Aliyah Journal Part VI – Thanksgiving
Remember when you were a kid and asked your mother why there was a mother’s day and father’s day but no children’s day and she answered, “everyday is children’s day?” Well, if you live life with positivity, everyday should be Thanksgiving. For the record, that’s aspirational for me, but I recognize that I nonetheless should be thankful on a regular basis.
I’ve written in this space that my Aliyah does not come with the glamour or hardships of those that preceded me years ago. Israel is a modernized power, international travel is relatively cheap and conspicuous (in non Covid times at least) and technology enables constant contact with loved ones 24/7 wherever in the world they might be. Still, with bureaucratic hurdles overcome, visa in hand and me waiting for my flight which is a few days away, the sense of loss and separation is palpable.
I spent this past weekend in Virginia visiting with my daughter and her three children all under age seven, the youngest just two months old. It happened to be my birthday on Saturday and my grandchildren made sure it was the best one ever. When it came time to leave we said our goodbyes with kisses and embraces and as I headed to the car I broke down. I used to not be a crier but as I get older I’m embracing my emotional side and overcoming a severe emotional handicap. There is power in tears; the power to feel, the power to emote, the power to heal. For years I was nearly incapable of crying. When I was a teenager and my mom was ill, dying of cancer, the adults in my life you used to tell me to stay strong and I internalized that to mean stoicism. By the time she passed away, my body was so accustomed to burying pain that an internal mechanism shut down my ability to emote sadness. Admittedly, I have an alternative fallback emotion, anger, that I loathe but is so very much a part of me. It feels like a soda bottle shaken with only your thumb holding back the gaseous eruption. Suppressing it is a lifetime work in progress. I have little to be exacerbated about yet so much to be incensed about all at the time. At fifty seven I am still hankering for balance.
There was melancholy in my goodbye tears but also overwhelming joy. My daughter made a beautiful life for herself and she brought into this world three beautiful children. The physical distance between us will be wistful but we will make it work. Bringing children into the world is much more than perpetuating DNA, it is the single greatest act of optimism we contribute to the world. If we lacked hope that the world would get better we’d never bring new life into it at least not on purpose.

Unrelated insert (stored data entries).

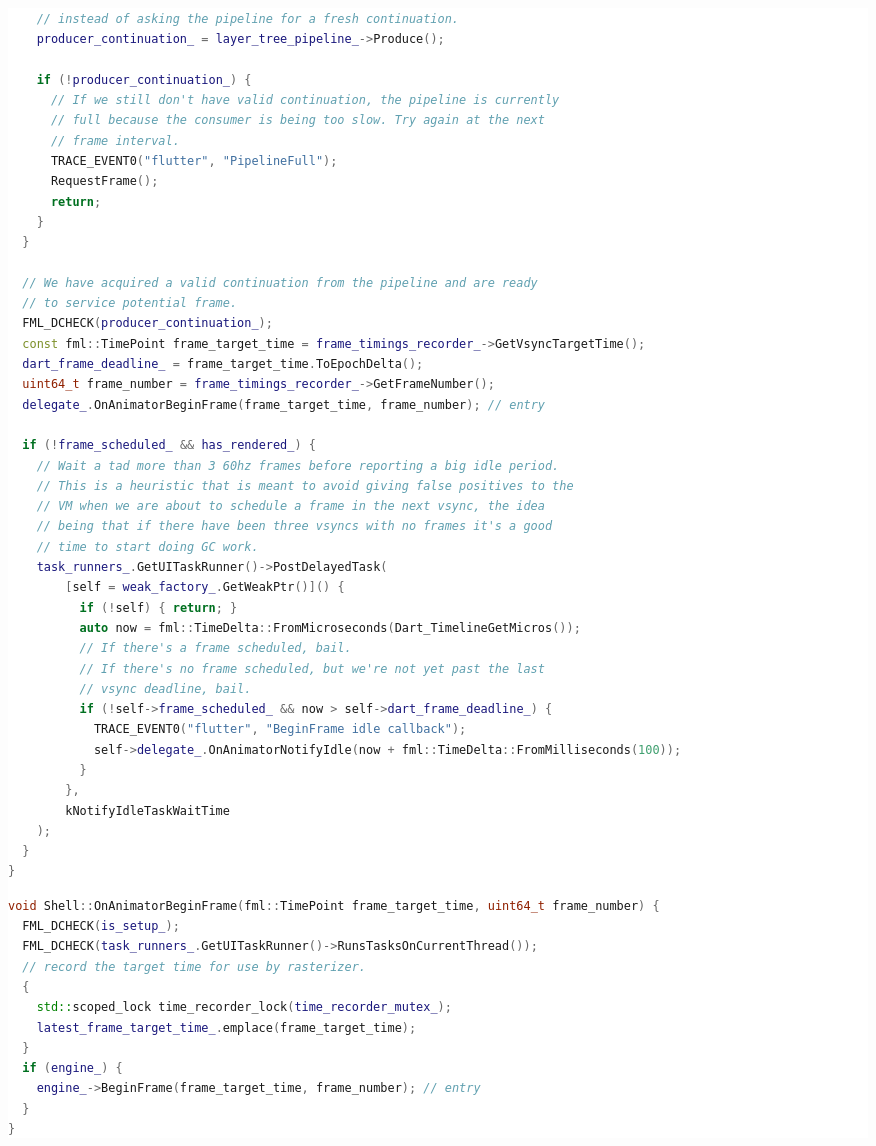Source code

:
 ```c++
    // instead of asking the pipeline for a fresh continuation.
    producer_continuation_ = layer_tree_pipeline_->Produce();

    if (!producer_continuation_) {
      // If we still don't have valid continuation, the pipeline is currently
      // full because the consumer is being too slow. Try again at the next
      // frame interval.
      TRACE_EVENT0("flutter", "PipelineFull");
      RequestFrame();
      return;
    }
  }

  // We have acquired a valid continuation from the pipeline and are ready
  // to service potential frame.
  FML_DCHECK(producer_continuation_);
  const fml::TimePoint frame_target_time = frame_timings_recorder_->GetVsyncTargetTime();
  dart_frame_deadline_ = frame_target_time.ToEpochDelta();
  uint64_t frame_number = frame_timings_recorder_->GetFrameNumber();
  delegate_.OnAnimatorBeginFrame(frame_target_time, frame_number); // entry

  if (!frame_scheduled_ && has_rendered_) {
    // Wait a tad more than 3 60hz frames before reporting a big idle period.
    // This is a heuristic that is meant to avoid giving false positives to the
    // VM when we are about to schedule a frame in the next vsync, the idea
    // being that if there have been three vsyncs with no frames it's a good
    // time to start doing GC work.
    task_runners_.GetUITaskRunner()->PostDelayedTask(
        [self = weak_factory_.GetWeakPtr()]() {
          if (!self) { return; }
          auto now = fml::TimeDelta::FromMicroseconds(Dart_TimelineGetMicros());
          // If there's a frame scheduled, bail.
          // If there's no frame scheduled, but we're not yet past the last
          // vsync deadline, bail.
          if (!self->frame_scheduled_ && now > self->dart_frame_deadline_) {
            TRACE_EVENT0("flutter", "BeginFrame idle callback");
            self->delegate_.OnAnimatorNotifyIdle(now + fml::TimeDelta::FromMilliseconds(100));
          }
        },
        kNotifyIdleTaskWaitTime
    );
  }
}
```

```c++
void Shell::OnAnimatorBeginFrame(fml::TimePoint frame_target_time, uint64_t frame_number) {
  FML_DCHECK(is_setup_);
  FML_DCHECK(task_runners_.GetUITaskRunner()->RunsTasksOnCurrentThread());
  // record the target time for use by rasterizer.
  {
    std::scoped_lock time_recorder_lock(time_recorder_mutex_);
    latest_frame_target_time_.emplace(frame_target_time);
  }
  if (engine_) {
    engine_->BeginFrame(frame_target_time, frame_number); // entry
  }
}
```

Thanksgiving is my favorite holiday, always has been. With apologies to Purim, my favorite bar none. For a good many years my wife and I hosted our greater family Thanksgiving dinners. As the family grew we would have as many as 40 plus people. We always had a Jewish angle to our celebration. When we had enough for a minyan we davened. There were often words of Torah around the table (we have a few rabbis in the clan). I once proudly conducted a siyum on the tractate Sanhedrin in memory of a dear friend before we sat down to our Thanksgiving dinner turning it into a seudat mitzvah as well. It had taken me almost three years to study it on my own and I wrote about it HERE. This tradition of blending the quintessential American holiday with our Jewish observance dates back in my family to my grandfather, a Hasidic rebbe, who for decades had a congregation in Detroit. Before the fanatics kidnapped our religion, he led Thanksgiving dinners in his home unafraid of being tarred and feathered for heresy by the self anointed Halacha police so prevalent in today’s Haredi world.
Thanksgiving is a reminder to first and foremost be grateful for being an American. I don’t think that statement needs elaboration, just read a newspaper and see how most of the rest of the world lives. Of course I am overwhelmed by having a great family and many loving, loyal friends. I have gratification as well for being a Jew, the Aliyah process has enhanced that sentiment. In a time when immigration has become a political lightning rod here in the US, Israel has not abandoned a cultural thirst for welcoming newcomers.
Israel is legendary for the z’chuyot, the benefits it gives olim. Included in the Aliyah process are two agencies that guide you, including offering seminars on everything from how to choose health insurance to whether to choose leasing vs. purchasing a car. The flight is free. There is cash assistance, tax abatements and reductions and free language courses. Israel used to run an ad campaign whose slogan was “come to Israel come stay with friends.” It ought to run a campaign with the slogan, “come to Israel, we do immigration right.”
This year, my last Thanksgiving in the US, dinner will be small and intimate. My youngest daughter and her partner are hosting my son, my wife and I. As we sit down to dinner, I will recall the tears I finally let out a few days ago when I said goodbye to my grandchildren. I will recognize that in the sadness of leaving and the pure joy of having so much family and loved ones, my tears are also tears of gratitude for all the blessings life has bestowed on me.